Para Lisboa, a estratégia prioritária das relações externas assenta na aposta de abrir portas em mercados emergentes mundiais que registram elevadas taxas de crescimento económico, desbloqueando impasses de ordem política, tendo em vista facilitar a inserção dos exportadores portugueses a esses mercados, que apresentam fortes potencialidades de consumo.
Em Abril, José Sócrates levou consigo a Angola uma comitiva empresarial que representava um terço do Produto Interno Bruto; em Agosto esteve no Brasil para consolidar investimentos lusos; e recentemente o presidente de Portugal, Cavaco Silva, visitou com uma grande comitiva empresarial a Índia.
Para a China, a receita repete-se. Com José Sócrates, viajam 71 empresários - a maioria dos quais já com investimentos no gigante asiático -, representando os sectores mais significativos da economia portuguesa: banco, cortiça, moldes, tecnologias de informação e comunicação, têxteis, vinhos, engenharia e consultoria.

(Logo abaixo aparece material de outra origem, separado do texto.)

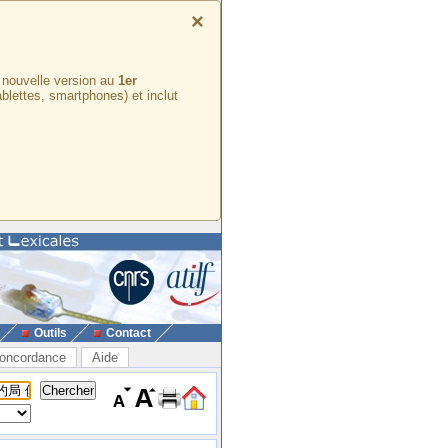
×
e nouvelle version au
1er
ablettes, smartphones) et inclut
Outils
Contact
oncordance
Aide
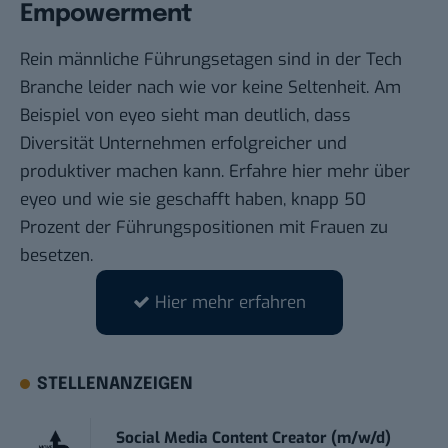
Empowerment
Rein männliche Führungsetagen sind in der Tech
Branche leider nach wie vor keine Seltenheit. Am
Beispiel von eyeo sieht man deutlich, dass
Diversität Unternehmen erfolgreicher und
produktiver machen kann. Erfahre
hier mehr über
eyeo
und wie sie geschafft haben, knapp 50
Prozent der Führungspositionen mit Frauen zu
besetzen.
Hier mehr erfahren
STELLENANZEIGEN
Social Media Content Creator (m/w/d)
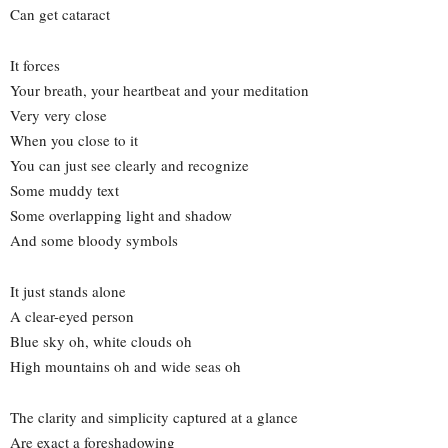
Can get cataract
It forces
Your breath, your heartbeat and your meditation
Very very close
When you close to it
You can just see clearly and recognize
Some muddy text
Some overlapping light and shadow
And some bloody symbols
It just stands alone
A clear-eyed person
Blue sky oh, white clouds oh
High mountains oh and wide seas oh
The clarity and simplicity captured at a glance
Are exact a foreshadowing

A comitiva do governo também reflecte a preocupação económica desta visita: além do ministro das Relações Exteriores, Luís Amado, acompanharão Sócrates os ministros das Finanças, Teixeira dos Santos, da Economia, Manuel Pinho, e das Obras Públicas, Transportes e Comunicações, Mário Lino.
A última visita de um primeiro-ministro português à República Popular da China aconteceu há oito anos e foi feita por António Guterres, num período em que o processo político de transição de Macau era o tema mais importante nas conversações com as autoridades chinesas.
Concluído em Dezembro de 1999 o processo de transferência administrativa de Macau para a China, a componente política dos encontros de José Sócrates com o Governo de Pequim tornou-se agora secundária e destina-se sobretudo a desbloquear barreiras para o aprofundamento das relações económicas entre os dois países.